**WORK INSTRUCTIONS**
Give every entry again, exactly as it stands.

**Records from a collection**
□ □ □ □ □ □ □

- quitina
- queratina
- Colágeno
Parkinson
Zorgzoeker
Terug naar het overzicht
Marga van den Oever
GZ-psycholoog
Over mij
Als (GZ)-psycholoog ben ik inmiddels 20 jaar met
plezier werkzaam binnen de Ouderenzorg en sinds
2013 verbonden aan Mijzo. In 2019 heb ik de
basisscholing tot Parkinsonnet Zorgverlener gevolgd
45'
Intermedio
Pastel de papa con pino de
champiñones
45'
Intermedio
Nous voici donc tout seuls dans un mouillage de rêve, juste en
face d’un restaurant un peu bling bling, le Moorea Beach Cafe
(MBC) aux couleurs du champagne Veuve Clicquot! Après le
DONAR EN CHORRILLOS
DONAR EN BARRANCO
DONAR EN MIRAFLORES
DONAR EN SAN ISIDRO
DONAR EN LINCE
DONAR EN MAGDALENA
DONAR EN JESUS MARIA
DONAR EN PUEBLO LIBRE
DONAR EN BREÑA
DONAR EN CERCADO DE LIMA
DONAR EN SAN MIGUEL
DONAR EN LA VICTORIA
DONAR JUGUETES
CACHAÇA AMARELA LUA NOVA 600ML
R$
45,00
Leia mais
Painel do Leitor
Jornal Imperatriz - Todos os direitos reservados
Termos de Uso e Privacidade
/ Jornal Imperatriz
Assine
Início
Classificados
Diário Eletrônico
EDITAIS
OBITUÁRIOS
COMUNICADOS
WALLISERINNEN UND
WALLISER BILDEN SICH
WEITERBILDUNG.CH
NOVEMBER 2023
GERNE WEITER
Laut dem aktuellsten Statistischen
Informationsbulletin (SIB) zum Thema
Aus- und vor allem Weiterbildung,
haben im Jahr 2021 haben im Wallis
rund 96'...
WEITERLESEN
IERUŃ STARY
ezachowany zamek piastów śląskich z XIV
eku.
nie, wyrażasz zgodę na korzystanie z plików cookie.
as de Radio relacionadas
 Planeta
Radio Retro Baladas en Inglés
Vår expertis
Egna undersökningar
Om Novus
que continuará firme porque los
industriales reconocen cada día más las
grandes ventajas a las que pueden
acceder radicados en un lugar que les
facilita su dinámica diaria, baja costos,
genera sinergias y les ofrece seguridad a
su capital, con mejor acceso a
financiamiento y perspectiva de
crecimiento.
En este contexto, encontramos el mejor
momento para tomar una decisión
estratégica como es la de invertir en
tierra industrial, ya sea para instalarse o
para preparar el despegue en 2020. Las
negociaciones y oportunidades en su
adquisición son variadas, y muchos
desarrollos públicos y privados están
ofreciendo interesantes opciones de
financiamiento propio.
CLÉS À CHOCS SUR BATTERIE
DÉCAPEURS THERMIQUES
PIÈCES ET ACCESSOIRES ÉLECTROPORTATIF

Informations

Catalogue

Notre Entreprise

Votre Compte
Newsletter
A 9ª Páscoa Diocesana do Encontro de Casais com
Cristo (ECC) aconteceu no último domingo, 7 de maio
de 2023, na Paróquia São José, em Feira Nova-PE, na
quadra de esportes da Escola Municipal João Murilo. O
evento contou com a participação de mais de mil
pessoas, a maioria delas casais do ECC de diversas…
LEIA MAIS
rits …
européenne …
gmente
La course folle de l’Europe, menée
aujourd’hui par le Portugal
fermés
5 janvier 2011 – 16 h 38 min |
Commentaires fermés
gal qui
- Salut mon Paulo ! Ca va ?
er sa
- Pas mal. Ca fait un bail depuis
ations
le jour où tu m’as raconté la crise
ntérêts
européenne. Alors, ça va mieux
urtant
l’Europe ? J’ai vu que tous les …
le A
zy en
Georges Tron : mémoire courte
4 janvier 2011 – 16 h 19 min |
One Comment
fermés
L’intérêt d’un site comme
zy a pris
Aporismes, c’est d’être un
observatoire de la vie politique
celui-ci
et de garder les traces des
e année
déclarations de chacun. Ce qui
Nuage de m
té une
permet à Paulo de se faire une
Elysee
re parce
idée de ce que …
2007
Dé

□ □ □ □ □ □ □

**FINAL ANSWER**
- quitina
- queratina
- Colágeno
Parkinson
Zorgzoeker
Terug naar het overzicht
Marga van den Oever
GZ-psycholoog
Over mij
Als (GZ)-psycholoog ben ik inmiddels 20 jaar met
plezier werkzaam binnen de Ouderenzorg en sinds
2013 verbonden aan Mijzo. In 2019 heb ik de
basisscholing tot Parkinsonnet Zorgverlener gevolgd
45'
Intermedio
Pastel de papa con pino de
champiñones
45'
Intermedio
Nous voici donc tout seuls dans un mouillage de rêve, juste en
face d’un restaurant un peu bling bling, le Moorea Beach Cafe
(MBC) aux couleurs du champagne Veuve Clicquot! Après le
DONAR EN CHORRILLOS
DONAR EN BARRANCO
DONAR EN MIRAFLORES
DONAR EN SAN ISIDRO
DONAR EN LINCE
DONAR EN MAGDALENA
DONAR EN JESUS MARIA
DONAR EN PUEBLO LIBRE
DONAR EN BREÑA
DONAR EN CERCADO DE LIMA
DONAR EN SAN MIGUEL
DONAR EN LA VICTORIA
DONAR JUGUETES
CACHAÇA AMARELA LUA NOVA 600ML
R$
45,00
Leia mais
Painel do Leitor
Jornal Imperatriz - Todos os direitos reservados
Termos de Uso e Privacidade
/ Jornal Imperatriz
Assine
Início
Classificados
Diário Eletrônico
EDITAIS
OBITUÁRIOS
COMUNICADOS
WALLISERINNEN UND
WALLISER BILDEN SICH
WEITERBILDUNG.CH
NOVEMBER 2023
GERNE WEITER
Laut dem aktuellsten Statistischen
Informationsbulletin (SIB) zum Thema
Aus- und vor allem Weiterbildung,
haben im Jahr 2021 haben im Wallis
rund 96'...
WEITERLESEN
IERUŃ STARY
ezachowany zamek piastów śląskich z XIV
eku.
nie, wyrażasz zgodę na korzystanie z plików cookie.
as de Radio relacionadas
 Planeta
Radio Retro Baladas en Inglés
Vår expertis
Egna undersökningar
Om Novus
que continuará firme porque los
industriales reconocen cada día más las
grandes ventajas a las que pueden
acceder radicados en un lugar que les
facilita su dinámica diaria, baja costos,
genera sinergias y les ofrece seguridad a
su capital, con mejor acceso a
financiamiento y perspectiva de
crecimiento.
En este contexto, encontramos el mejor
momento para tomar una decisión
estratégica como es la de invertir en
tierra industrial, ya sea para instalarse o
para preparar el despegue en 2020. Las
negociaciones y oportunidades en su
adquisición son variadas, y muchos
desarrollos públicos y privados están
ofreciendo interesantes opciones de
financiamiento propio.
CLÉS À CHOCS SUR BATTERIE
DÉCAPEURS THERMIQUES
PIÈCES ET ACCESSOIRES ÉLECTROPORTATIF

Informations

Catalogue

Notre Entreprise

Votre Compte
Newsletter
A 9ª Páscoa Diocesana do Encontro de Casais com
Cristo (ECC) aconteceu no último domingo, 7 de maio
de 2023, na Paróquia São José, em Feira Nova-PE, na
quadra de esportes da Escola Municipal João Murilo. O
evento contou com a participação de mais de mil
pessoas, a maioria delas casais do ECC de diversas…
LEIA MAIS
rits …
européenne …
gmente
La course folle de l’Europe, menée
aujourd’hui par le Portugal
fermés
5 janvier 2011 – 16 h 38 min |
Commentaires fermés
gal qui
- Salut mon Paulo ! Ca va ?
er sa
- Pas mal. Ca fait un bail depuis
ations
le jour où tu m’as raconté la crise
ntérêts
européenne. Alors, ça va mieux
urtant
l’Europe ? J’ai vu que tous les …
le A
zy en
Georges Tron : mémoire courte
4 janvier 2011 – 16 h 19 min |
One Comment
fermés
L’intérêt d’un site comme
zy a pris
Aporismes, c’est d’être un
observatoire de la vie politique
celui-ci
et de garder les traces des
e année
déclarations de chacun. Ce qui
Nuage de m
té une
permet à Paulo de se faire une
Elysee
re parce
idée de ce que …
2007
Dé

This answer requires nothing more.